I understand your situation. Congrats for level 7 in PAR. Normally NZQA issue level 7 for Bachelors degree. By the way which university have you completed your Graduation?


----------



## shooterspalace

Naji said:


> Congrats shooter, I am in the PAR step now...
> 
> but my main qualification to be assessed is Master's degree and I added the Bachelors degree in the supporting qualifications, shall I also add the High School certificates in the supporting qualifications?


In my case, I mentioned Bachelore of Science (B.Sc.) qualification and also Secondary School Certificate (SSC) and Higher Secondary School Certificate (HSC) qualification during submission of PAR online.


----------



## shooterspalace

russel_705 said:


> dear shooter,
> 
> I understand your situation. Congrats for level 7 in PAR. Normally NZQA issue level 7 for Bachelors degree. By the way which university have you completed your Graduation?


From Bangalore University, India.

Have you received ITA yet after EOI selected ?


----------



## russel_705

shooterspalace said:


> From Bangalore University, India.
> 
> Have you received ITA yet after EOI selected ?

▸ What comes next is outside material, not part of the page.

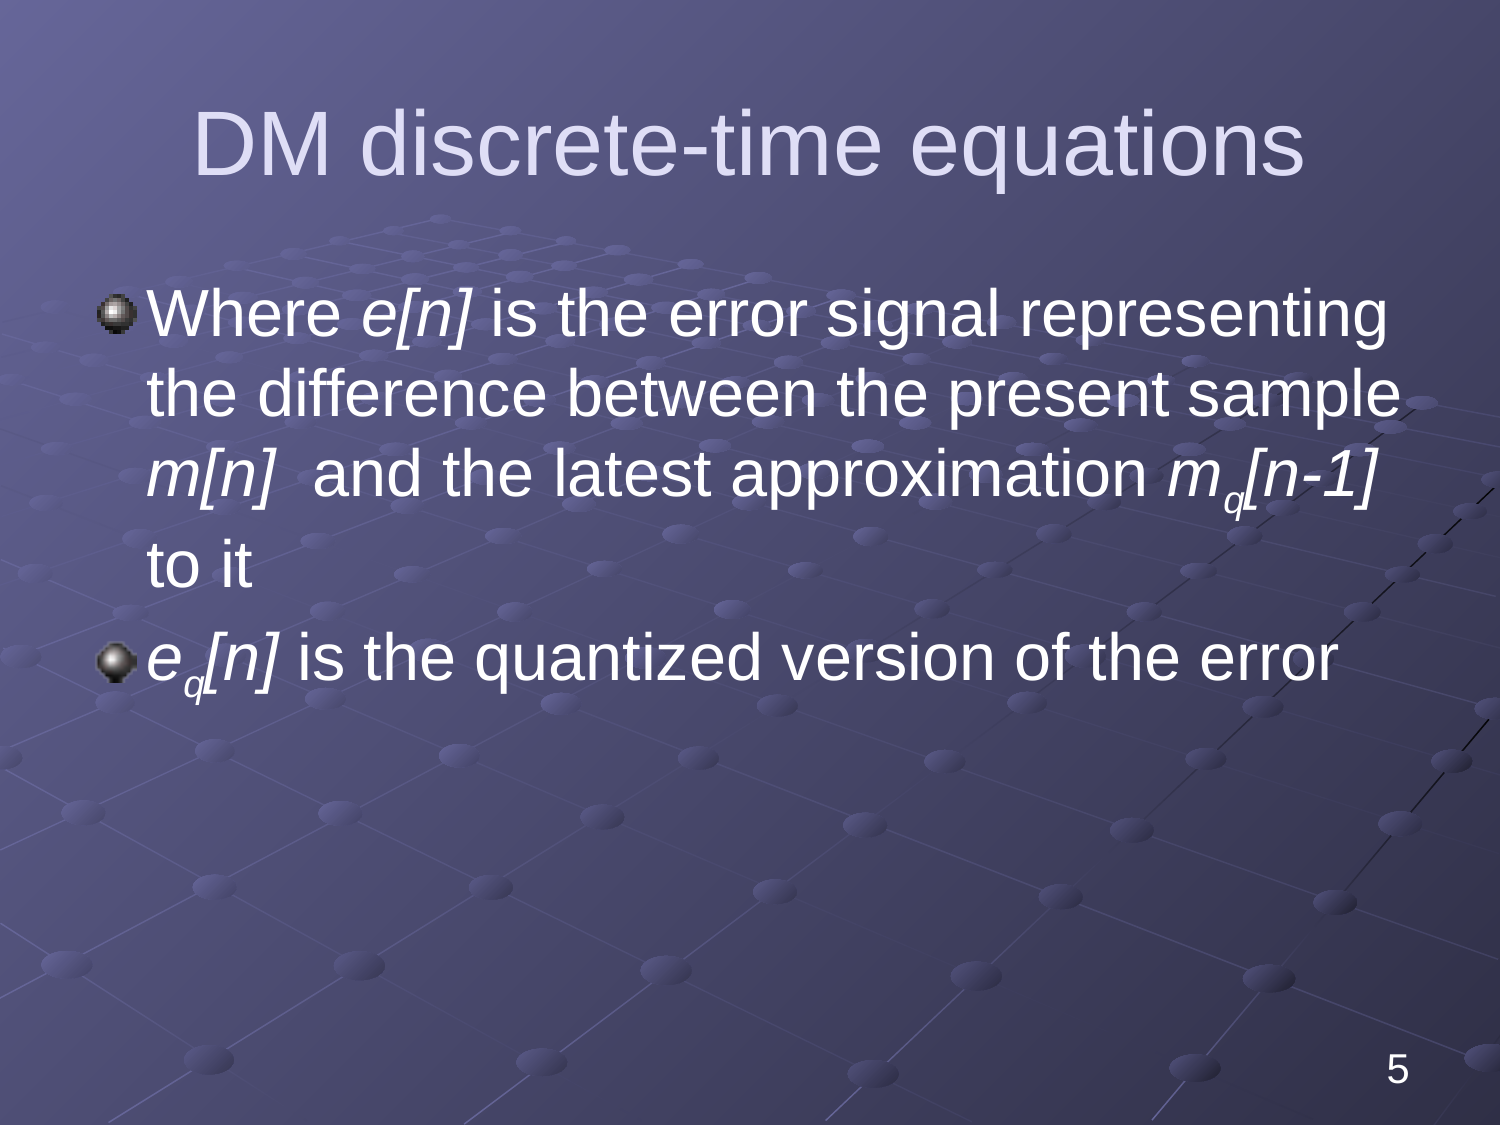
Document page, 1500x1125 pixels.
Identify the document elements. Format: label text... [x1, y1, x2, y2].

My EOI was selected on November 30, 2011 but still no update in website. Status show selected. In the mean time I have submitted my IQA to NZQA for assesment so that after geting ITA i can submit my application as soon as possible. However can you please give me your mobile/email address so that we can share our experience. My email address: [email protected]
Have your EOI selected and got ITA request yet please let me know?


----------



## karan_2891

shooterspalace said:


> Today I got a mail from NZQA for my PAR result and it is NZQF Level 7. Now, I will mention it in my EOI online application and re-submit it  .
> 
> regards
> shooter



Hi Friends,

Please correct me if I am wrong. If my educational qualifications are mentioned as 'Exempted from Assessment' on NZ Immig website, do I still need to take PAR route to get them assessed through NZQA? Thanks


----------



## madeelahmad

Dear Shooter, 

will u pls tell me what happened with ur EOI. As I calculated if we have level 7 qulificatin we cant make the points over or equal 140. Am I right or not.?

Regards,
Adeel


----------